Bug 35100 - URL-parsing does not work for www.altavista.com
Summary: URL-parsing does not work for www.altavista.com
Status: RESOLVED DUPLICATE of bug 42592
Alias: None
Product: Apache httpd-2
Classification: Unclassified
Component: mod_proxy (show other bugs)
Version: 2.0.54
Hardware: PC Linux
: P2 normal (vote)
Target Milestone: ---
Assignee: Apache HTTPD Bugs Mailing List
URL:
Keywords:
Depends on:
Blocks:
 
Reported: 2005-05-27 10:59 UTC by Bjoern Voigt
Modified: 2007-10-08 16:23 UTC (History)
0 users



Attachments

Note You need to log in before you can comment on or make changes to this bug.
Description Bjoern Voigt 2005-05-27 10:59:20 UTC
It's not possible to use the relatively popular search engine

   http://www.altavista.com/

with apache2's mod_proxy* modules.

You can easily see the problem, if you

  a) type a search word into the search field in 
     http://www.altavista.com/

  b) click on of the links in this page

The main problem is, that apache-mod_proxy does some URL re-encodings. After
this re-encodings the original URL path component differs from the encoded form.

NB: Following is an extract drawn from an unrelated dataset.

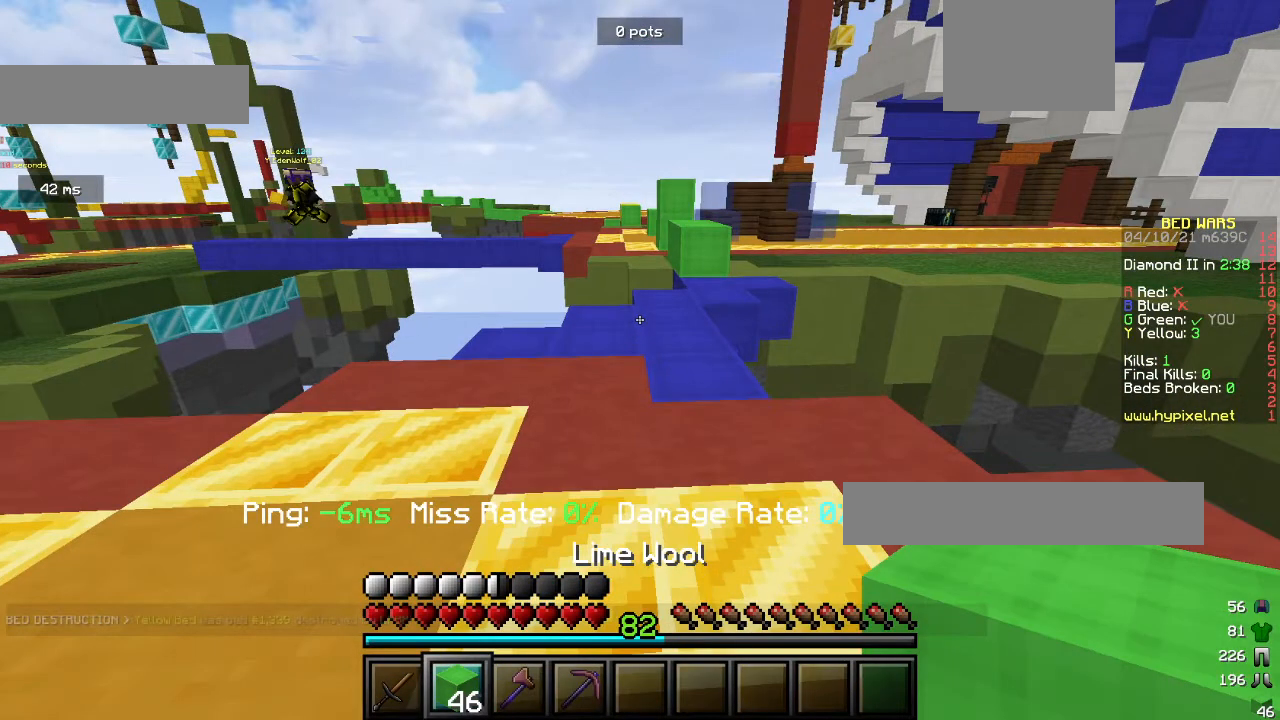
{"keys": ["w"], "mouse": [], "events": []}
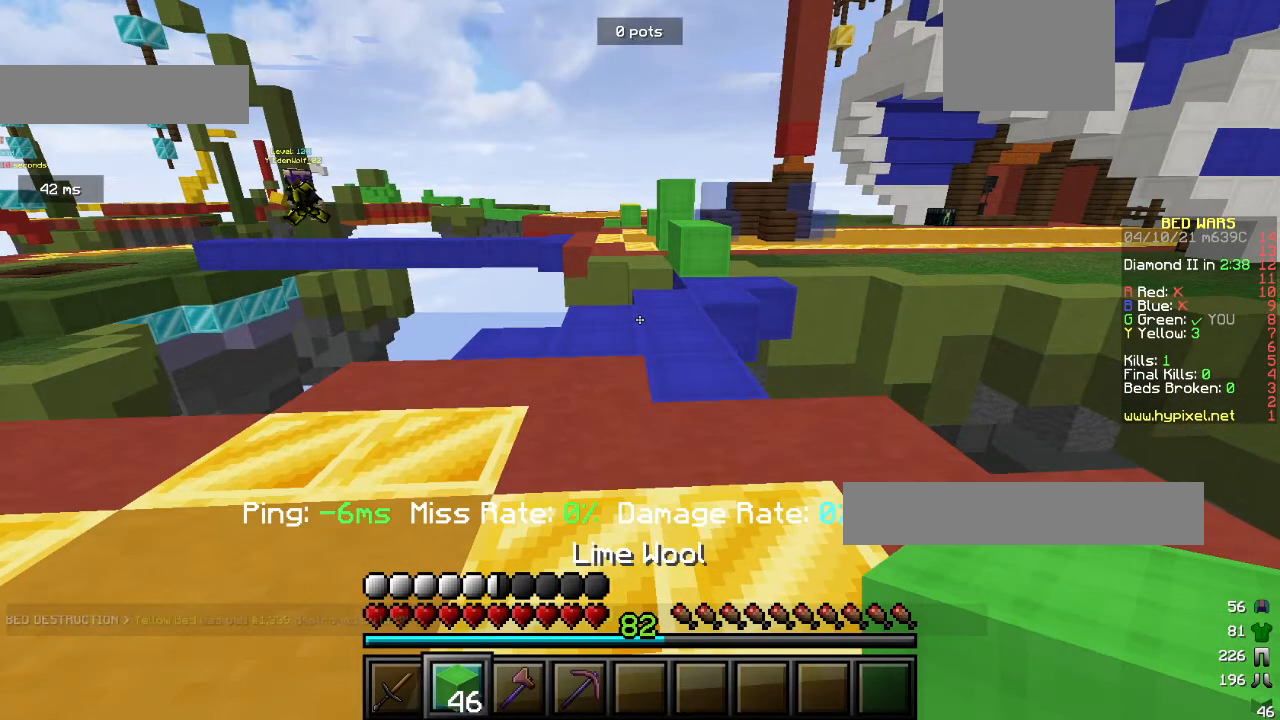
{"keys": ["d", "w"], "mouse": [], "events": [[167, "d", "down"]]}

An example. There is an example link from http://de.altavista.com/ (I
changed it a little bit, because I do not know, if the URL contains
private infos)
  
http://av.rds.yahoo.com/_ylt=A9ibyDZZCEq4AklmSLaMX;_ylu=X3oDBvNjNnZmYzBHBndANhdl93ZWJfaG9tZQRzZWMDdGFicw--/SIG=11nr22kc/EXP=111216420/**http%3a//de.altavista.com/dir/default

apache-mod_proxy transforms it to (sniffed with ethereal):

   GET
/_ylt=A9ibyDZZCEq4AklmSLaMX;_ylu=X3oDBvNjNnZmYzBHBndANhdl93ZWJfaG9tZQRzZWMDdGFicw--/SIG=11nr22kc/EXP=111216420/**http://de.altavista.com/dir/default
   HTTP/1.1

Do you see the difference? "http%3a//" is transformed to "http://". 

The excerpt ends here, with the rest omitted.